Starting at age 12, Stern began volunteering at the Philadelphia Zoo nearly every Saturday. At age 13, he became a presenter in the children's zoo. He eventually reached a point where many of the animals knew who he was and was among the first people to meet the zoo's baby orangutan.

==Career==
Prior to founding the New Nature Foundation together, Stern and Goldstone did primate behavior research in Africa starting in 2000. Their research discovered why red colobus monkeys are a favorite prey of chimpanzees. He continues to visit Africa for 4 to 6 weeks every year and is a lecturer on his work.

Stern and Rebecca Goldstone founded the New Nature Foundation in 2008. The foundation works with local citizens to protect wildlife habitat in Uganda and Vietnam. Stern and Goldstone's foundation has worked to plant trees, produce fuel using agriculture waste and build five community science centers around Kibale National Park. Harvard awarded Stern with the Sheldon Traveling Fellowship to partner with local primary schools to bring Ugandan students on field trips to the park. Stern also served as a consultant on efficient stoves to save the tonkin snub-nosed monkey in Vietnam.

From 2011 to 2016, Stern served as the Primate Area Supervisor and Assistant Curator of Primates at the Denver Zoo. There he was tasked with working with the Species Survival Plan to help breed western lowland gorillas. There he also created an arboreal feeder for orangutans that was shared with the Association of Zoos & Aquariums.

Stern spent time in 2016 and 2017 at the Honolulu Zoo as the zoo's General Curator.
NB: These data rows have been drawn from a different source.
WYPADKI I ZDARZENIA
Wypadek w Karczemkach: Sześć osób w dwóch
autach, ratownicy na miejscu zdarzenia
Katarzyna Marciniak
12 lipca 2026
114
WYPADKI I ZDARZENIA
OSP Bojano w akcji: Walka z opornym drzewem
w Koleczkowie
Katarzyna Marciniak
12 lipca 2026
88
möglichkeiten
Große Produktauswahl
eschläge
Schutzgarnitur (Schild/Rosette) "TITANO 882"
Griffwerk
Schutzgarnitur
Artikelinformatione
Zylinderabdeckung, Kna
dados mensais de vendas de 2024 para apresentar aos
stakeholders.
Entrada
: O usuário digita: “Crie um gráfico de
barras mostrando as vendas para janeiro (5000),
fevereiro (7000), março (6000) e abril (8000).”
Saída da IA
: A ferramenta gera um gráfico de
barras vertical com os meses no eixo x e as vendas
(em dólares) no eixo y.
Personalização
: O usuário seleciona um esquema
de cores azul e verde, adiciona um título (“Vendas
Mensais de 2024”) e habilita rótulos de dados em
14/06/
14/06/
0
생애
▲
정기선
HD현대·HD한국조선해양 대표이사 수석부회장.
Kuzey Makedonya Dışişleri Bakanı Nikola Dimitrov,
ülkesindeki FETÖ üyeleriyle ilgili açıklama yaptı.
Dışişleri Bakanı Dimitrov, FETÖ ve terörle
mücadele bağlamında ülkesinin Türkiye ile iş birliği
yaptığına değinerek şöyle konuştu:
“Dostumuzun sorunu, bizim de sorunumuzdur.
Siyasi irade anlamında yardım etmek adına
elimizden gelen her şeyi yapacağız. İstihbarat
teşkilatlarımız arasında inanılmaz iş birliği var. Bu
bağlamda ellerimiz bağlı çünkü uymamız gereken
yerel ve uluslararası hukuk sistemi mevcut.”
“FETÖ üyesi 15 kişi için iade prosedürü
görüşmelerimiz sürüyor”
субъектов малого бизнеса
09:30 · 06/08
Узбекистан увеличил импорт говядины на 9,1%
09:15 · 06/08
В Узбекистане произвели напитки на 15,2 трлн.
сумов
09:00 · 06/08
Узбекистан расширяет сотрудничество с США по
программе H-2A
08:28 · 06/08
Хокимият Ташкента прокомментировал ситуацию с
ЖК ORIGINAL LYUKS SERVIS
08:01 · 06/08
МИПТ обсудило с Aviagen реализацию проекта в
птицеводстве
In 2017, Stern returned to the Philadelphia Zoo in the role of Curator of Primates and Small Mammals. In that position, he serves as a member of the gibbons Species Survival Plan Management Board and leads the zoos international conservation efforts of the Rodrigues fruit bat. He designed the $100,000 treehouse for the zoo's gorillas. He has provided commentary on the zoo's animals to sources such as National Geographic, CBS This Morning and KYW News Radio.

==Personal life==
Stern is Jewish and embraces his Jewish culture, history and Tikkun Olam in his work. Stern was featured in a short film titled "The Zoo Changes You." The film was nominated for a Shorty Award.